§ WHAT IS REQUIRED
I need the lines below from the one with "in love with physics each week." down to the one with "refers to the" reproduced exactly, both ends included, and nothing else.

== PROVIDED DATA

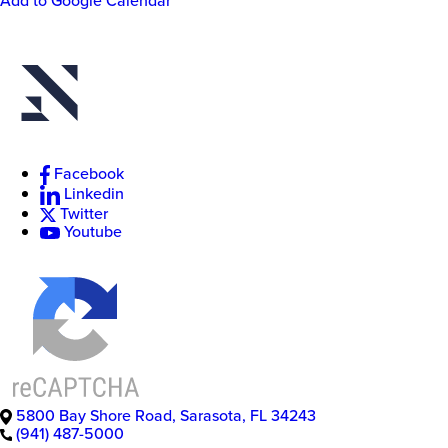
Add to Google Calendar
New
College
of
Facebook
Florida
Linkedin
Twitter
Youtube
5800 Bay Shore Road
,
Sarasota
,
FL
34243
(941) 487-5000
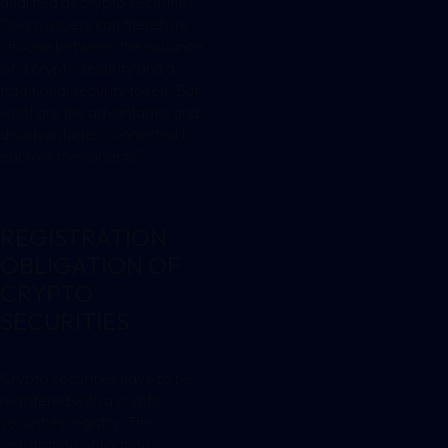
qualified as crypto securities.
Token issuers can therefore
choose between the issuance
of a crypto security and a
traditional security token. But
what are the advantages and
disadvantages connected to
each of the variants?
REGISTRATION
OBLIGATION OF
CRYPTO
SECURITIES
Crypto securities have to be
registered with a crypto
securities registry. This
registration obligation is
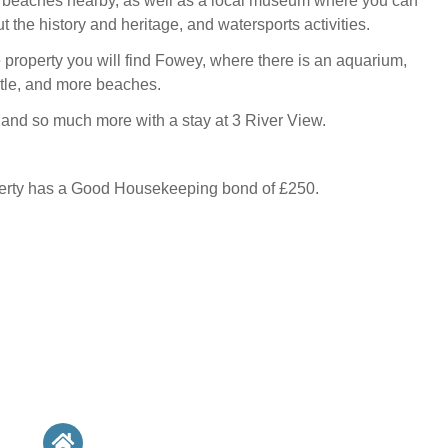
 beaches nearby, as well as a local museum where you can
 the history and heritage, and watersports activities.
e property you will find Fowey, where there is an aquarium,
astle, and more beaches.
s and so much more with a stay at 3 River View.
perty has a Good Housekeeping bond of £250.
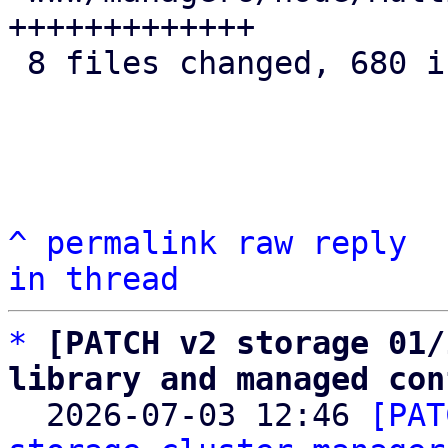
+++++++++++++

 8 files changed, 680 insertions(+)

^
permalink
raw
reply
in thread
*
[PATCH v2 storage 01/
library and managed con

  2026-07-03 12:46 
[PAT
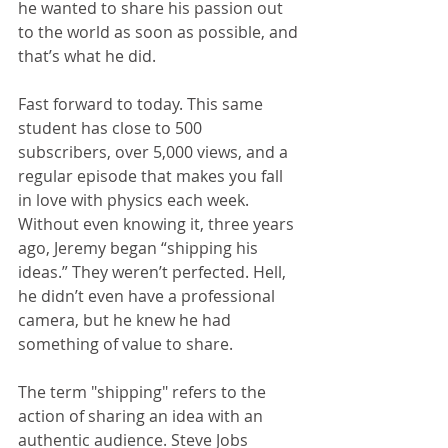
he wanted to share his passion out 
to the world as soon as possible, and 
that’s what he did.
Fast forward to today. This same 
student has close to 500 
subscribers, over 5,000 views, and a 
regular episode that makes you fall 
in love with physics each week.
Without even knowing it, three years 
ago, Jeremy began “shipping his 
ideas.” They weren’t perfected. Hell, 
he didn’t even have a professional 
camera, but he knew he had 
something of value to share.
The term "shipping" refers to the 
action of sharing an idea with an 
authentic audience. Steve Jobs 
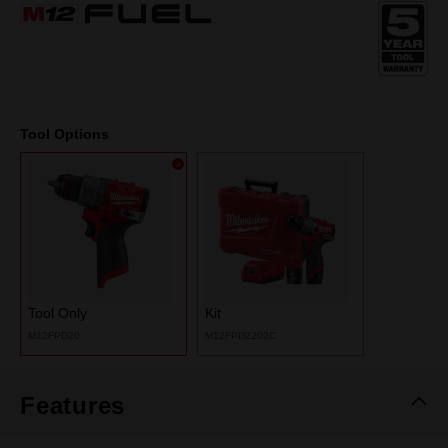
Same
page
link.
Tool Options
Tool Only
Kit
M12FPD20
M12FPD2202C
Features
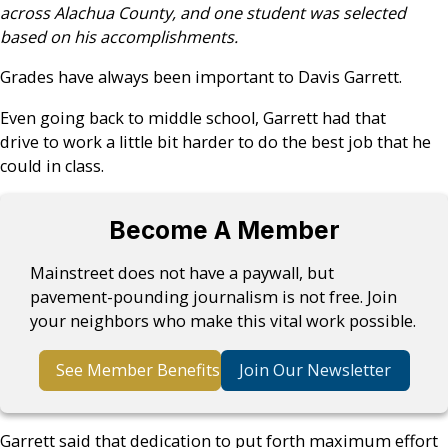
across Alachua County, and one student was selected
based on his accomplishments.
Grades have always been important to Davis Garrett.
Even going back to middle school, Garrett had that
drive to work a little bit harder to do the best job that he
could in class.
Become A Member
Mainstreet does not have a paywall, but
pavement-pounding journalism is not free. Join
your neighbors who make this vital work possible.
See Member Benefits
Join Our Newsletter
Garrett said that dedication to put forth maximum effort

====

§ FINAL ANSWER
in love with physics each week.
Without even knowing it, three years 
ago, Jeremy began “shipping his 
ideas.” They weren’t perfected. Hell, 
he didn’t even have a professional 
camera, but he knew he had 
something of value to share.
The term "shipping" refers to the 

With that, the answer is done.